# Spicy Mushroom and Longganisa (cooking with Filipino sausage)



## marcmanaois (Aug 6, 2009)

Heres something I really enjoy eating with beer.

*Spicy Mushroom Longganisa*

*Ingredients:*

*2lbs sweet longganisa sliced
2lbs champignion mushrooms cubed
1c garlic chopped
2c bell pepper strips (green and red)
1c spring onions chopped
5pc lady finger chili chopped
2tbsp shallots
4tbsp Maggie Savor or light soy sauce
1tbsp sugar
1/4c vegetable oil
cayenne pepper (feel free to flame it up!)
salt and pepper to taste*

*Procedure:*

*- heat oil in pan. Add chili (the longer you heat the chili seed the spicier it gets)
- add garlic and shallots. saute.
- cook the longganisa then set aside
- then cook the mushroom 
- add the bell pepper and spring onions, saute.
- then put the longganisa back and add the Maggie Savor. cover and let it simmer.
- add your cayenne pepper and sugar. 
- season to taste.
- serve on a sizzling plate with lime garnish.*


----------



## macro01 (Aug 8, 2009)

Provided material →
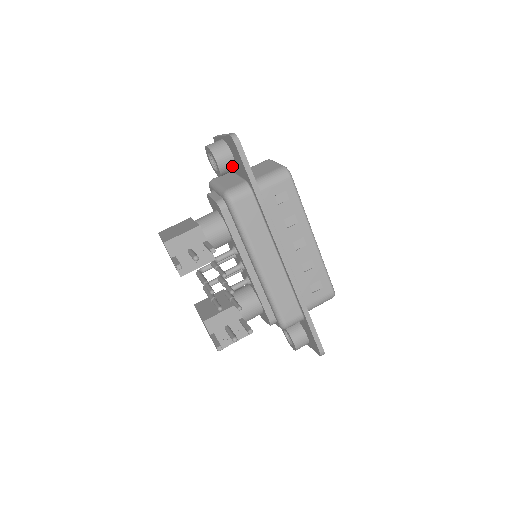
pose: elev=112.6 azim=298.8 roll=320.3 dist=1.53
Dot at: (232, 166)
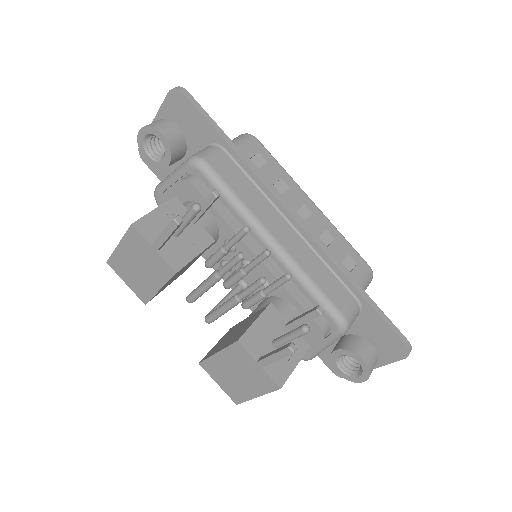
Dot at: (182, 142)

Problems to solve →
A - From the longganisa recipe, list every ingredient whose amount is given in cups.
B - Transcribe the longganisa recipe from "- add garlic" to "pepper and sugar.".
C - Answer these from the longganisa recipe:
(i) What does the poster enjoy eating this dish with?
(ii) How many lady finger chilies does the ingredient list call for?
(iii) What garnish is the dish served with?

Problem solutions →
A -
garlic (1c, chopped)
bell pepper strips (2c, green and red)
spring onions (1c, chopped)
vegetable oil (1/4c)

B -
- add garlic and shallots. saute.
- cook the longganisa then set aside
- then cook the mushroom 
- add the bell pepper and spring onions, saute.
- then put the longganisa back and add the Maggie Savor. cover and let it simmer.
- add your cayenne pepper and sugar.

C -
(i) Beer
(ii) 5
(iii) Lime